Medeiros et al. (2025) - World J Diabetes | PMID: 40548285
This editorial highlights that platelet indices (MPV, PDW) may serve as accessible markers to predict poor glucoregulation in T2DM patients. The pathophysiology involves:
- Prolonged hyperglycaemia increasing advanced glycation end-products (AGEs)
- AGEs activating platelet surface receptors
- Chronic systemic inflammation impairing normal megakaryopoiesis (platelet production)
3. Haematological Changes in Diabetes - Broad Review (2024)
Mbah et al. (2024) - Cureus | PMID: 39130996
This literature review confirmed that across multiple studies in T2DM:
- Platelet counts show varied alterations - some studies show lower counts, others higher MPV with compensatory lower counts
- WBC negatively correlated with HDL-C (r = -0.75)
- RBC indices (MCV, MCH) negatively correlate with total cholesterol
- The pattern of HbA1c as an index of glucose control was identified as the best way to track haematological change over time
4. ITP (Immune Thrombocytopenia) + Diabetes - A Clinically Important Overlap
Li et al. (2022) - Br J Haematol | PMID: 35288929
A retrospective cohort study of 458 ITP patients found:
- 7.6% of ITP patients had pre-existing T2DM
- Diabetic patients with ITP had a higher response rate to therapy (71%) vs. non-diabetics (53%)
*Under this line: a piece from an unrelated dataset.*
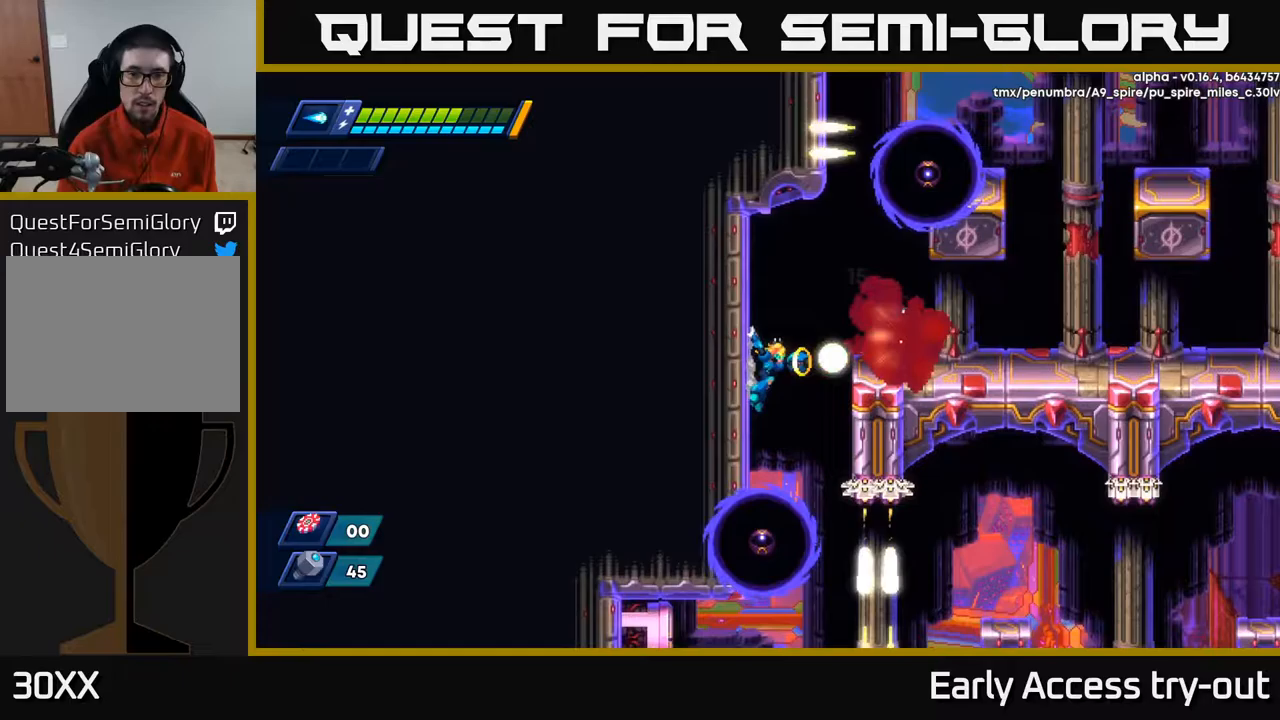
{"buttons": ["R2", "DPAD_RIGHT"], "left_stick": "center", "right_stick": "center", "events": [[17, "X", "down"], [100, "A", "down"], [117, "X", "up"], [133, "DPAD_LEFT", "up"], [150, "DPAD_RIGHT", "down"], [200, "A", "up"], [483, "R2", "down"]]}
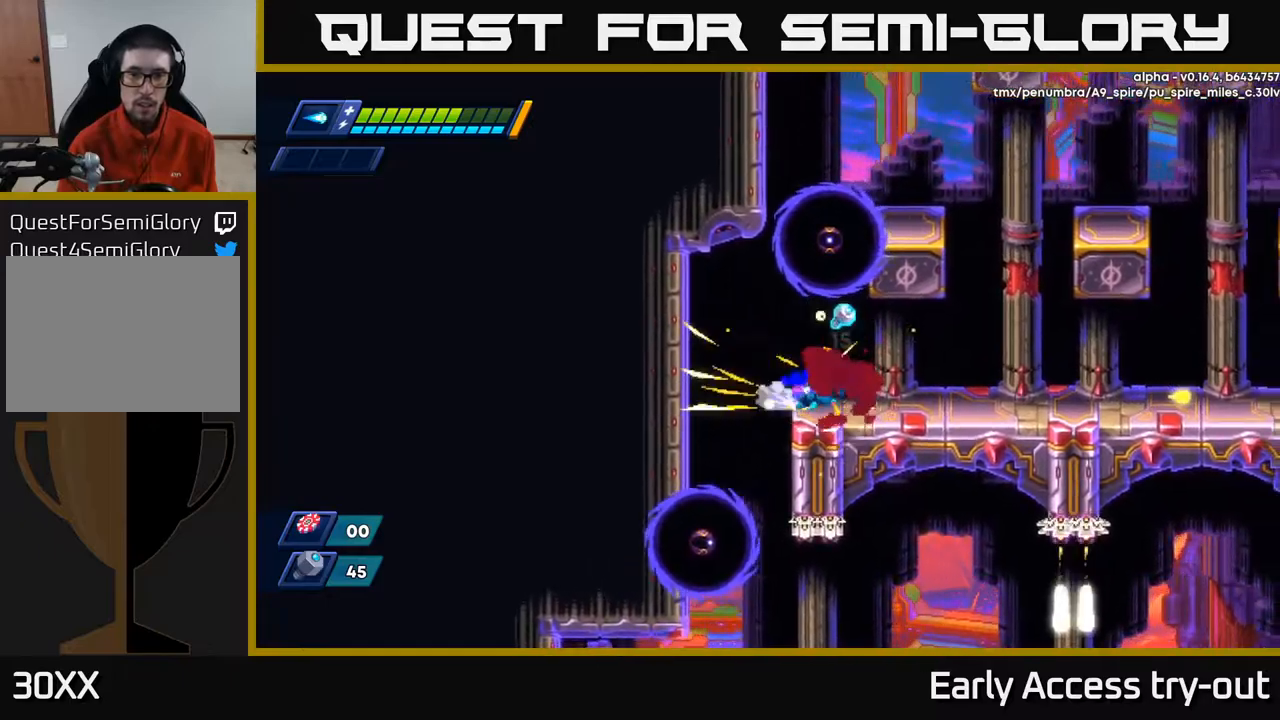
{"buttons": ["DPAD_RIGHT"], "left_stick": "center", "right_stick": "center", "events": [[167, "R2", "up"], [233, "R2", "down"], [467, "R2", "up"]]}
- When metformin was included, response rate reached 88%
- Conclusion: metformin has immunomodulatory properties that may benefit ITP in diabetic patients
Hou et al. (2026) - Br J Haematol | PMID: 39696781
The most recent and directly actionable study - a multicentre propensity score-matched trial (57 patients per arm):
- Compared corticosteroids alone vs. corticosteroids + metformin for newly-diagnosed ITP patients with pre-existing T2DM
- The metformin group had a significantly higher sustained response rate and longer duration of response
- Metformin's immunomodulatory mechanism (AMPK activation, T-regulatory cell enhancement) appears to suppress the autoimmune platelet destruction
- Corticosteroids alone worsen hyperglycaemia in T2DM - adding metformin addresses both problems simultaneously
5. Inflammation Indices & Microvascular Complications (2024)
Li et al. (2024) - Front Endocrinol | PMID: 38660516
In 1,058 T2DM patients, the platelet-to-lymphocyte ratio (PLR) and systemic immune-inflammation index (SII) were significantly associated with:
- Diabetic nephropathy (OR 1.60)
- Diabetic retinopathy (OR 1.55)
With an eGFR of 80 (CKD G2) and HbA1c of 12%, this patient is at high risk for microvascular complications that compound the platelet/haematological picture.
Key Takeaways Relevant to This Patient
| Research Finding | Implication for Hari Dev Kumar |
|---|
| High MPV correlates with poor HbA1c (Khungala 2025) | MPV 12.1 + HbA1c 12% - consistent with research pattern |
| Platelet indices linked to inflammation + dyslipidaemia (Liu 2024) | His elevated TG, raised ESR, elevated MPV form a recognized triad |
| ITP-T2DM overlap exists (7.6% prevalence in ITP) | Immune thrombocytopenia must be ruled out - platelet 60K is severe |
| Metformin improves ITP outcomes in T2DM patients (Hou 2026) | If ITP is confirmed, metformin may serve dual purpose |
| PLR/SII predict microvascular complications (Li 2024) | Nephropathy monitoring is warranted given eGFR 80 + HbA1c 12% |
Bottom line from current evidence: The thrombocytopenia (platelets 60K) in this patient requires urgent haematological work-up. While diabetes can drive platelet dysfunction and mildly alter counts via chronic inflammation and poor glycaemic control, a platelet count as low as 60K is not explained by hyperglycaemia alone - ITP, hypersplenism, dengue serology, or drug-induced thrombocytopenia should all be evaluated. The very recent 2026 evidence (Hou et al.) also suggests that if ITP is confirmed, combining metformin (which he likely already needs for T2DM management) with steroids is a promising strategy.